## Exercise objective
Output the lines from the beginning through the line containing "Pressemeddelelse vedrørende oversvømmelse af" as a Markdown table with the columns Row and Text. Number each row and leave out blank lines.

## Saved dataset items
╭──

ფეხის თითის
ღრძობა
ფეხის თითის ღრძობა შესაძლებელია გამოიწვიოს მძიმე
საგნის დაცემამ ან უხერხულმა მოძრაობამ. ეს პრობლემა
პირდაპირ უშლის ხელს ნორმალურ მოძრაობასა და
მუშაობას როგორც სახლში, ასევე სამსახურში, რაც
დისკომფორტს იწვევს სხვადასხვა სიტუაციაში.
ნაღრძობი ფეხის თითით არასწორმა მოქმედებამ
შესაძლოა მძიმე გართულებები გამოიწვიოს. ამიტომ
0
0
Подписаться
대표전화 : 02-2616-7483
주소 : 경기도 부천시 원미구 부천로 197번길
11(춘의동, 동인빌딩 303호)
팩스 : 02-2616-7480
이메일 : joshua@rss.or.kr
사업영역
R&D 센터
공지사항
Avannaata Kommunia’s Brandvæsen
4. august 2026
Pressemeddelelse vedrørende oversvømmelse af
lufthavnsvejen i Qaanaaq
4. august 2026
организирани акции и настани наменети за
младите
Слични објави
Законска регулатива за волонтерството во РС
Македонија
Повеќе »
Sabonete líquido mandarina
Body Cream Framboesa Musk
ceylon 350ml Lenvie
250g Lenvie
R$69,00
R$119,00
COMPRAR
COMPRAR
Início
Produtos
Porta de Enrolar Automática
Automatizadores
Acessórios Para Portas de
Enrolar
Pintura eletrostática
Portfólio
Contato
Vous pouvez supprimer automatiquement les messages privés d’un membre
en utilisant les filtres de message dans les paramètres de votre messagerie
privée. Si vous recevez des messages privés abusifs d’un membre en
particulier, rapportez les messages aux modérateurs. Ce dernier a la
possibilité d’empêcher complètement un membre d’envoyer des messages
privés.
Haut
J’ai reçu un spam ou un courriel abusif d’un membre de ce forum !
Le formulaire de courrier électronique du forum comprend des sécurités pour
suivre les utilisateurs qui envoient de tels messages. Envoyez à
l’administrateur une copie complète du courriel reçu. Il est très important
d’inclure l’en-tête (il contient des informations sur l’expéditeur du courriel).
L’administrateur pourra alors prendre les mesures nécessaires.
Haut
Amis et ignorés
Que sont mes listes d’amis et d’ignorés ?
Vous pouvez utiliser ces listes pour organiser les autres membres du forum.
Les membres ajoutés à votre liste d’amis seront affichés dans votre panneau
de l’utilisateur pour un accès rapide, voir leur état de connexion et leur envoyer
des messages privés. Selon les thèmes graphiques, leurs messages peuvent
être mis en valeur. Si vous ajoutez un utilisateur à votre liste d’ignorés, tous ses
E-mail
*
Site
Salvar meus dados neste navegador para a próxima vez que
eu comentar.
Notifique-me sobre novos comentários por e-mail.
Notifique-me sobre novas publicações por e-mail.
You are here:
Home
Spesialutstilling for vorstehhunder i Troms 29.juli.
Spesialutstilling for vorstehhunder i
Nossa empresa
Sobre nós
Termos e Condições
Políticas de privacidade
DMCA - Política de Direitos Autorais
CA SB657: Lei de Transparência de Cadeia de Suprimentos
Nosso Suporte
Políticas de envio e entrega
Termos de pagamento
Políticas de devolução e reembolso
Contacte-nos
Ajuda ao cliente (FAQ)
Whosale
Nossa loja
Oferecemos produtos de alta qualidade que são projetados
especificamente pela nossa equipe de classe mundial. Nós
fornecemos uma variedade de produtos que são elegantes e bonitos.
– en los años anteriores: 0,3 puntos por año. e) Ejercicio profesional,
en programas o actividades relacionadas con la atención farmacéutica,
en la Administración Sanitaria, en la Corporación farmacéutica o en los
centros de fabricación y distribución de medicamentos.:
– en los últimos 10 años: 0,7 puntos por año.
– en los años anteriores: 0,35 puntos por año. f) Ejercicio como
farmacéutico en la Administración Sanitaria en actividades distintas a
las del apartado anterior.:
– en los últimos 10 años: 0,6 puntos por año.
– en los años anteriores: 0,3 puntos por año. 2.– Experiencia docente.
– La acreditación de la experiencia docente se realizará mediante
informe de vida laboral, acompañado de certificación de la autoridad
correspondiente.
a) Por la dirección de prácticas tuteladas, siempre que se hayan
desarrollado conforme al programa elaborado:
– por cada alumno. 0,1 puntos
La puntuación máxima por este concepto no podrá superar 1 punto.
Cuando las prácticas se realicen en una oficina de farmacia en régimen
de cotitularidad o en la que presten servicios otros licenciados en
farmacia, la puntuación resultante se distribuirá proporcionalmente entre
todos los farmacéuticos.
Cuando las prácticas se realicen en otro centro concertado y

╰──

## Result
| Row | Text |
|---|---|
| 1 | ფეხის თითის |
| 2 | ღრძობა |
| 3 | ფეხის თითის ღრძობა შესაძლებელია გამოიწვიოს მძიმე |
| 4 | საგნის დაცემამ ან უხერხულმა მოძრაობამ. ეს პრობლემა |
| 5 | პირდაპირ უშლის ხელს ნორმალურ მოძრაობასა და |
| 6 | მუშაობას როგორც სახლში, ასევე სამსახურში, რაც |
| 7 | დისკომფორტს იწვევს სხვადასხვა სიტუაციაში. |
| 8 | ნაღრძობი ფეხის თითით არასწორმა მოქმედებამ |
| 9 | შესაძლოა მძიმე გართულებები გამოიწვიოს. ამიტომ |
| 10 | 0 |
| 11 | 0 |
| 12 | Подписаться |
| 13 | 대표전화 : 02-2616-7483 |
| 14 | 주소 : 경기도 부천시 원미구 부천로 197번길 |
| 15 | 11(춘의동, 동인빌딩 303호) |
| 16 | 팩스 : 02-2616-7480 |
| 17 | 이메일 : joshua@rss.or.kr |
| 18 | 사업영역 |
| 19 | R&D 센터 |
| 20 | 공지사항 |
| 21 | Avannaata Kommunia’s Brandvæsen |
| 22 | 4. august 2026 |
| 23 | Pressemeddelelse vedrørende oversvømmelse af |